Units and Scales

G = c = 1, and what that buys

The simulation sets \(G = c = 1\). One choice of units removes two constants from every equation: the potential is \(\Phi = -M/r\) with no \(G\), the tick rate is \(\sqrt{1 + 2\Phi}\) with no \(c^2\), and positions, masses, and times become pure numbers. Nothing physical is lost — only bookkeeping.

What M = 0.8 means

In these units a mass \(M\) has Schwarzschild radius \(r_s = 2M\). The demos place clocks within a handful of Schwarzschild radii of the hidden mass — deliberately deep in the relativistic regime, so that tick-rate differences are visible against 0.5% observation noise. The cell below computes the actual numbers for the 1D demo’s geometry:

Code
import numpy as np
from clocks import ClockArray, MassConfig, clock_rates
from clocks.physics import compute_distances

mass = 0.8
truth = MassConfig(positions=np.array([[2.5]]), masses=np.array([mass]))
clock_array = ClockArray(positions=np.array([[-5.0], [0.0], [5.0]]), track_offset=1.0)

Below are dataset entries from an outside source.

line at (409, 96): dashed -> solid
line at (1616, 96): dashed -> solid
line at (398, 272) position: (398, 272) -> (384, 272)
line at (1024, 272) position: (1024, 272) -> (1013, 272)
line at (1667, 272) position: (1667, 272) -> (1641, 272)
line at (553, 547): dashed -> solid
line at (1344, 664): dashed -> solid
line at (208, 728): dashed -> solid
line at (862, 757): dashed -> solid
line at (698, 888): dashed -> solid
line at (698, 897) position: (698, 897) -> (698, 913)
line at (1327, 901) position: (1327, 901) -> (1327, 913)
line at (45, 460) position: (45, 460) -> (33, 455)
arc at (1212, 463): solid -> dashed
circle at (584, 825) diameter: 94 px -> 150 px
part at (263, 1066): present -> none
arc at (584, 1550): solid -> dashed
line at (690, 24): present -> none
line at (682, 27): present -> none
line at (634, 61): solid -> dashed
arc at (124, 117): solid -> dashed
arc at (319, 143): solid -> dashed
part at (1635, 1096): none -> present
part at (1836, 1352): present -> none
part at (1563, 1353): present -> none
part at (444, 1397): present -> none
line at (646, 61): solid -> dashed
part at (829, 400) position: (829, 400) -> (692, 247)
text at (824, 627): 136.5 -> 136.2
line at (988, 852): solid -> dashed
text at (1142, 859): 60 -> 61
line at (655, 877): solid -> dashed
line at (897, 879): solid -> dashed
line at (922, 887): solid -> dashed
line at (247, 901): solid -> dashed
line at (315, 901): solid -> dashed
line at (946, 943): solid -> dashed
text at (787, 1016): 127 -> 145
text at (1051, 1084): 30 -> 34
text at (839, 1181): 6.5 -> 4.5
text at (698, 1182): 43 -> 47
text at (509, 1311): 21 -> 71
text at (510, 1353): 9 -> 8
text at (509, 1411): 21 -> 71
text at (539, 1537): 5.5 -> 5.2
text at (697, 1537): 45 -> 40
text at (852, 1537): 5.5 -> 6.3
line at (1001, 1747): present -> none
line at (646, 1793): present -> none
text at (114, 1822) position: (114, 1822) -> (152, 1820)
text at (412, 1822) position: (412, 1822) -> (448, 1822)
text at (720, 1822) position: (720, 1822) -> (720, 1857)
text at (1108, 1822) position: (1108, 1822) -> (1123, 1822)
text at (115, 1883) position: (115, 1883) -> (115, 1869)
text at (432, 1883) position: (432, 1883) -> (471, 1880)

distances = compute_distances(
    clock_array.positions, truth.positions, clock_array.track_offset
)[:, 0]
rates = clock_rates(truth, clock_array)
r_s = 2 * mass

print(f"Schwarzschild radius of M = {mass}: r_s = {r_s}")
for i, (r, rate) in enumerate(zip(distances, rates)):
    print(f"  clock {i}: r = {r:5.2f}  (r/r_s = {r / r_s:4.2f})  rate = {rate:.4f}")
Schwarzschild radius of M = 0.8: r_s = 1.6
  clock 0: r =  7.57  (r/r_s = 4.73)  rate = 0.8880
  clock 1: r =  2.69  (r/r_s = 1.68)  rate = 0.6370
  clock 2: r =  2.69  (r/r_s = 1.68)  rate = 0.6370

Read those r/r_s values: this is strong-field territory. A real observer at these separations would have larger worries than clock calibration.

Scaling to reality

At Earth’s surface, \(2\Phi/c^2 \approx 1.4 \times 10^{-9}\) — the dip the demos paint in percent is, for real planetary fields, parts per billion. Detecting anomalies (a buried density contrast, not the whole planet) means resolving fractional rate differences around \(10^{-18}\) to \(10^{-17}\), which is exactly why the gravimeters page leads with optical lattice clocks: that is the instrument class where this stops being a toy.

The plain summary: the simulation compresses the dynamic range so the inference story is visible to the eye. It does not change the math — the forward model, the degeneracies, and the filter are the same at \(10^{-1}\) and \(10^{-18}\); only the noise budget moves.

NoteConvention

Every number on this site is in simulation units unless it is explicitly tied to a real experiment (GPS microseconds, Skytree meters, lattice-clock fractions).